- Excerpt -

---*---

New York State Governor Eliot Spitzer announced Wednesday that he is dropping his plan to grant drivers’ licenses to undocumented immigrants. The plan had drawn praise from immigrant rights activists but fierce opposition from Republicans and many Democrats. We speak to Chung-Wha Hong of the New York Immigration Coalition. [includes rush transcript]
JUAN GONZÁLEZ: New York State Governor Eliot Spitzer announced Wednesday that he’s dropping his plan to grant drivers’ licenses to undocumented immigrants. The plan had drawn praise from immigrant rights activists but fierce opposition from Republicans and many Democrats. Spitzer spoke to the press on Wednesday.
GOV. ELIOT SPITZER: I have listened to the legitimate concerns of the public and those who would be affected by my proposal and have concluded that pushing forward unilaterally in the face of such strong opposition would be counterproductive. It does not take a stethoscope to hear the pulse of New Yorkers on this topic.

---*---

Can you carry on the transcript above about Governor Spitzer dropping his driver's license plan, starting right after its last sentence?

- Supplied entries -
---*---

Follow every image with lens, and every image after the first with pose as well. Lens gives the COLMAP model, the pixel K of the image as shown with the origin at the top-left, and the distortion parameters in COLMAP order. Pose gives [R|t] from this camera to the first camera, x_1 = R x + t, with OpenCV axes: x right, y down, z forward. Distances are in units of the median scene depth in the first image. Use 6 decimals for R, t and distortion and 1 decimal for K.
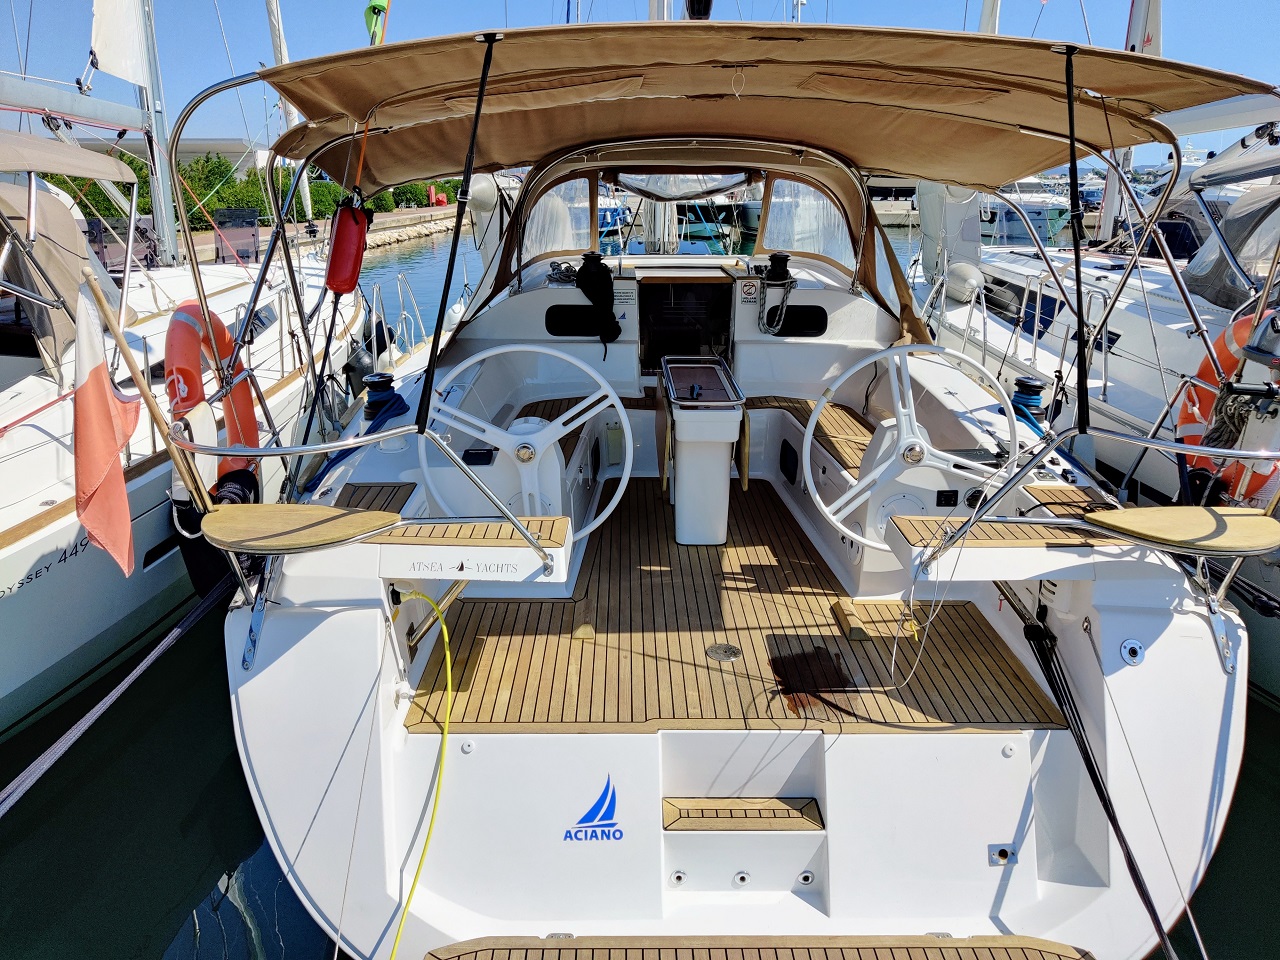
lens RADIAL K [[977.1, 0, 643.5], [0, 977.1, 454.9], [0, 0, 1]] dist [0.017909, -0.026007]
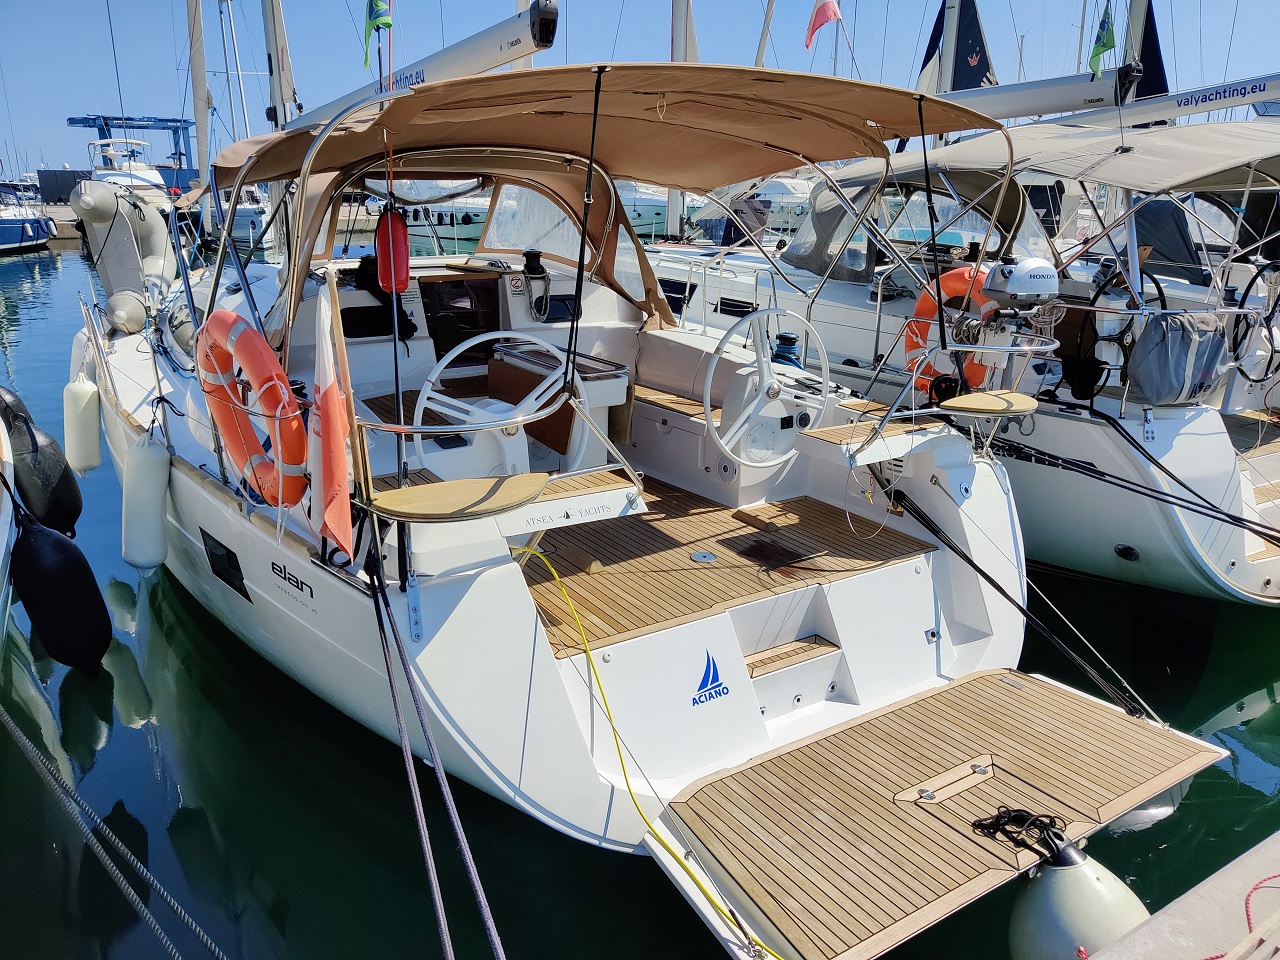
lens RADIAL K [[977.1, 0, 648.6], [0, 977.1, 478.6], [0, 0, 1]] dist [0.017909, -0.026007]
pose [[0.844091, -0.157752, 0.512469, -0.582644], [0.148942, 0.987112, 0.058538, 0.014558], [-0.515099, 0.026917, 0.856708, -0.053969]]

---*---

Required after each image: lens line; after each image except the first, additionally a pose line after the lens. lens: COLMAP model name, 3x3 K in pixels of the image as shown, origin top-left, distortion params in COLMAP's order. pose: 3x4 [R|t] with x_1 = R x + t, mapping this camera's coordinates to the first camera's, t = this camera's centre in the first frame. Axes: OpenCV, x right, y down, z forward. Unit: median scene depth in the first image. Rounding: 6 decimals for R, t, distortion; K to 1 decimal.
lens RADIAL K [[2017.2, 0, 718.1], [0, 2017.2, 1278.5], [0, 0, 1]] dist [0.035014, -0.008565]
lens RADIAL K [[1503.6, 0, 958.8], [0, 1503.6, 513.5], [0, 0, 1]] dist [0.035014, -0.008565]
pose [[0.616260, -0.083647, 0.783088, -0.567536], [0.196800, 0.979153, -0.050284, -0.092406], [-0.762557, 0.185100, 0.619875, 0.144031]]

---*---

- Task answer -
JUAN GONZÁLEZ: The governor added that he still believed the proposal would have benefited New Yorkers. He had previously defended the plan as a, quote, "commonsense" public safety measure that makes licenses and insurance available regardless of immigration status.
But Spitzer faced a growing storm of criticism from politicians and the mainstream media ever since he first announced the plan in late September. CNN anchor Lou Dobbs was particularly harsh in his almost daily condemnation of Governor Spitzer and the driver’s license plan. I want to play excerpts from his show, Lou Dobbs Tonight. They aired in October.
LOU DOBBS: It’s hard to imagine what this governor is thinking and how he can even possibly rationalize this in any kind of conscience, talking about it being practical and moral to simply provide those licenses. Where is the practicality? Where is the morality and his obligation to fulfill his responsibilities to citizens of the state of New York, and certainly to uphold the law? It is—again, this governor, in his early going, is demonstrating such absurdity and a disappointing capacity that it is—it’s breathtaking.
KITTY PILGRIM: This done by executive order. That’s one of the big sticking points for many people.
LOU DOBBS: Yeah. You know, this is a governor who requires training wheels. And that may be the kindest thing I could say about his position.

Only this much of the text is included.